**AIM OF THE TASK**
Render the material from the line containing "pose: elev=100.5 azim=185.3" through the line containing "Dot at: (275, 147)" as a JSON list of strings, one string per line, with blank lines and pictures left out.

**AVAILABLE RECORDS**
%%
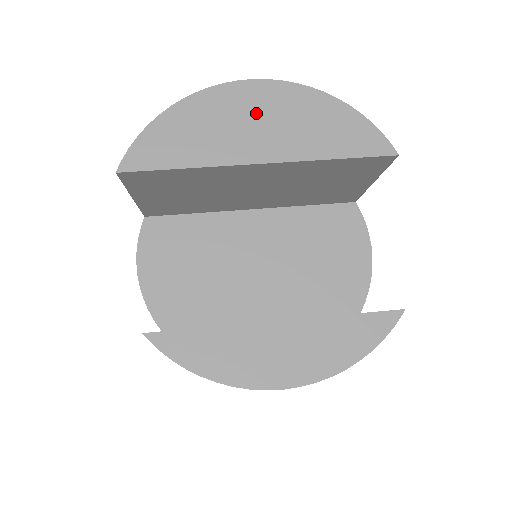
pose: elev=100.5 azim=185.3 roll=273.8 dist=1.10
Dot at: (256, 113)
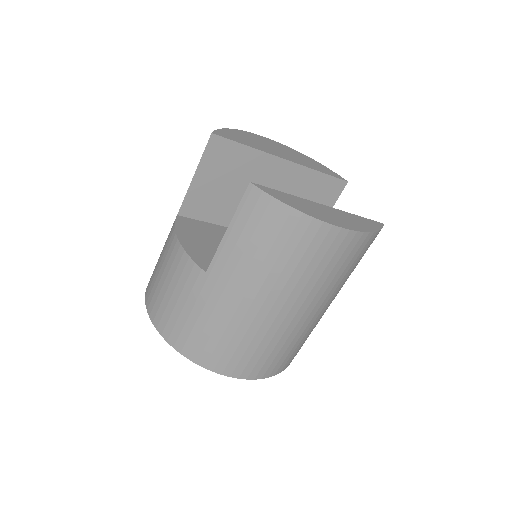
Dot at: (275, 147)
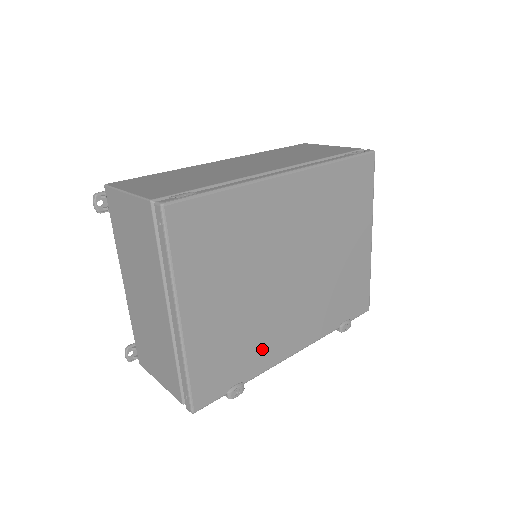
%%
%%
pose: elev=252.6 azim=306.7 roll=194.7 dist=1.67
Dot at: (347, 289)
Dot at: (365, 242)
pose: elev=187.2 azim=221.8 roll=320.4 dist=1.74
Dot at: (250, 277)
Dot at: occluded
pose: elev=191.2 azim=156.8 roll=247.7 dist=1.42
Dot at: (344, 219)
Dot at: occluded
%%
**OUTPUT FOR THIS EXERCISE**
[
  "pose: elev=100.5 azim=185.3 roll=273.8 dist=1.10",
  "Dot at: (256, 113)",
  "Dot at: (275, 147)"
]